*Problem statement:* Can you rewrite the data lines as a two-column Markdown table, headed Row and Data line, starting with the line containing "Confidentialité" and going on through the line containing "Défiscalisation", with blank lines left out?

*Data extract:*

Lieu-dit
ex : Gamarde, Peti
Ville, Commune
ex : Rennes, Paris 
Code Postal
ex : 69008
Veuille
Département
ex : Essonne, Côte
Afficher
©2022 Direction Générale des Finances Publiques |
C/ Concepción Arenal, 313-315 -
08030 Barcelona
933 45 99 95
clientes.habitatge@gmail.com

...

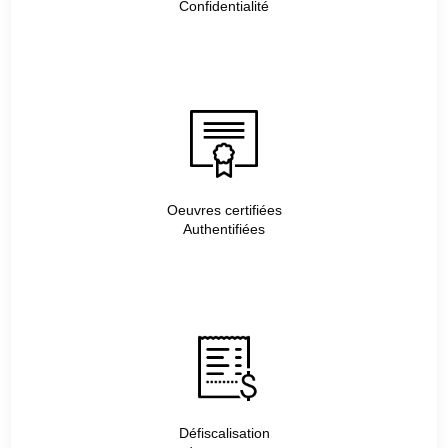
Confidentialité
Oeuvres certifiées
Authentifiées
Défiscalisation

*Response to the exercise:*
| Row | Data line |
|---|---|
| 1 | Confidentialité |
| 2 | Oeuvres certifiées |
| 3 | Authentifiées |
| 4 | Défiscalisation |